Il n'y a, bien sûr, jamais eu de quelconque lettre ou proposition de la part de Saddam Hussein qui aurait accepté toutes les exigences américaines - dont son reconcement au pouvoir ! - mais ce reporter ose l'écrire, son rédacteur ose le publier et des dizaines de milliers de lecteurs vont oser le croire... Comment peut-on tomber si bas, sérieusement, dans une démocratie ? Comment la rédaction du Figaro peut-elle continuer sur cette voie de garage sans sentir l'humiliation la couvrir et le déshonneur ruiner son crédit face aux esprits libres ? Quel goût ont ces journalistes de faire une si basse besogne ?

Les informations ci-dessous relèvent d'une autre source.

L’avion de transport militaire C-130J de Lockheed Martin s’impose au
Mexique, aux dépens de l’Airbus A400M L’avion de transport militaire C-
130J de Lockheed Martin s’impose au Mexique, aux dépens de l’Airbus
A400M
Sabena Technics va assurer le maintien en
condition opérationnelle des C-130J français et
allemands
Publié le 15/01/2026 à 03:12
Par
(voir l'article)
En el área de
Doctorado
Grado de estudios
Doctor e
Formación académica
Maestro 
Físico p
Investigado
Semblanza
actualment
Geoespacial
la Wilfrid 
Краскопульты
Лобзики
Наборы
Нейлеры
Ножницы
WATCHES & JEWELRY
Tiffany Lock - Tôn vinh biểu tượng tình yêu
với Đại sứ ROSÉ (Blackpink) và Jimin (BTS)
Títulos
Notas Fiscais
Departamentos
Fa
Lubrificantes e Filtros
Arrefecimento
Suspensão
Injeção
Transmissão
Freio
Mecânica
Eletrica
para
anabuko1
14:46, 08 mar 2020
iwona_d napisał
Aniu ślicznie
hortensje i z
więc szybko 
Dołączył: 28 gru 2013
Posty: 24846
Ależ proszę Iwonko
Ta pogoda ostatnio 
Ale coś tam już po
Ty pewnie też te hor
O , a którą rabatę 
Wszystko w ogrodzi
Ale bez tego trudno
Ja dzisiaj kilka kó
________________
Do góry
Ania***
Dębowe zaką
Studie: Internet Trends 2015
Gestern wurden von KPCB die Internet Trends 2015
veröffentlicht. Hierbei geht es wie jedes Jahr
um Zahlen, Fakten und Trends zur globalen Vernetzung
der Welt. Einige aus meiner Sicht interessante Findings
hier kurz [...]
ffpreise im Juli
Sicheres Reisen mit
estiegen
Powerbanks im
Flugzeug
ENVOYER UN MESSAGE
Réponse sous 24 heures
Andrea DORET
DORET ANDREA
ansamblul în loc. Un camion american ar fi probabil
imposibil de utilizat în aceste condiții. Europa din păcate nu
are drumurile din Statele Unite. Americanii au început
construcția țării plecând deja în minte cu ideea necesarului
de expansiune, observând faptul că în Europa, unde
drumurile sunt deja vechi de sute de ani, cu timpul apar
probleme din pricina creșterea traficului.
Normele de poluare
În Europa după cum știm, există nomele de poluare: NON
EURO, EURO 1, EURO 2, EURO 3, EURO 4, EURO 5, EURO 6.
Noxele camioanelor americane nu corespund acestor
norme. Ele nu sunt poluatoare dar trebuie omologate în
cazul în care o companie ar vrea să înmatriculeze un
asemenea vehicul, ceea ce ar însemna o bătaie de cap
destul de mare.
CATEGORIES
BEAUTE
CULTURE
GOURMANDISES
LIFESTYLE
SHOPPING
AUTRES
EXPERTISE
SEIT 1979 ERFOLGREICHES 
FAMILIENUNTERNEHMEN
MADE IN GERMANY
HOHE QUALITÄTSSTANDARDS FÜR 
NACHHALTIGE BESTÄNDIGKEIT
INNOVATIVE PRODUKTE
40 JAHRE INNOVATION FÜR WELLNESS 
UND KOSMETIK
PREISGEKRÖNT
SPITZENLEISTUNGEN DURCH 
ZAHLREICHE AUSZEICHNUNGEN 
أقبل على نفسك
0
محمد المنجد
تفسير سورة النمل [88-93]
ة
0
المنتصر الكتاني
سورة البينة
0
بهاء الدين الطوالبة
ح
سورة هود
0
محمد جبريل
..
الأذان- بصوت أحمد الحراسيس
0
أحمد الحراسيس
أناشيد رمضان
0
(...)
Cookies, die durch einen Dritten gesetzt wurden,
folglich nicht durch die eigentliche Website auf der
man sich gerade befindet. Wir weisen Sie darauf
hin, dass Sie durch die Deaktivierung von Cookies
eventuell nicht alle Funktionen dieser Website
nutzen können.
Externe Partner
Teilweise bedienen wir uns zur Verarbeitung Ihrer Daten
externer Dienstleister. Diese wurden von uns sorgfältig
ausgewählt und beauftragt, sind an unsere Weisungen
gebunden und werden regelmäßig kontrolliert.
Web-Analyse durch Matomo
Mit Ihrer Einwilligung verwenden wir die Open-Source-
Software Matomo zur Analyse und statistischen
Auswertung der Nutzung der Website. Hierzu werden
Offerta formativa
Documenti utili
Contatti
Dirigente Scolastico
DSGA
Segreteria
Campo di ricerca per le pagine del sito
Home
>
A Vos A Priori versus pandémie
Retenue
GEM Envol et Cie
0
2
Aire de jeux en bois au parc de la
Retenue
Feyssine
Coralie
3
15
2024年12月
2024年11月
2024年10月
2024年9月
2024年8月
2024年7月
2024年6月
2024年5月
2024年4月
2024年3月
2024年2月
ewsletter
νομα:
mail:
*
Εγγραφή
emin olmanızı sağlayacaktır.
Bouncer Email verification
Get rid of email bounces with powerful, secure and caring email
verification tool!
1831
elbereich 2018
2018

Pour revenir à notre cher ex-ministre irakien des Finances... Son nom est Ali Allawi. C'est le cousin de l'ex-premier ministre, Iyad Allawi, éjecté de son poste par les élections démocratiques d'Irak en janvier 2005. Profondément vexé, Iyad Allawi a passé les années 2005-2006 à lancer des rumeurs et des accusations sans fondement dans les médias. Il a notamment dit qu'il y avait clairement une guerre civile en Irak et que "les tortures sont plus nombreuses aujourd'hui qu'elles ne l'étaient sous Saddam Hussein." Ces deux assertions ne résistent pas au plus sommaire examen de la situation irakienne, mais Allawi s'en moque et les médias qui le citent également. Résumons : le cousin de ce menteur, cet ex-ministre des Finances, est à l'origine de l'accusation diffamante contre le nouveau gouvernement irakien. Suspect, non ? L'oncle de ce même perroquet, le tristement célèbre Chalabi, a été lui aussi éjecté d'Irak, pour complicité avec l'Iran. Ne serait-il pas logique d'estimer que les Allawi ne sont pas des sources sûres, et qu'il faut prendre leurs affirmations avec circonspection ?
Raisonnement élémentaire... donc introuvable dans votre quotidien.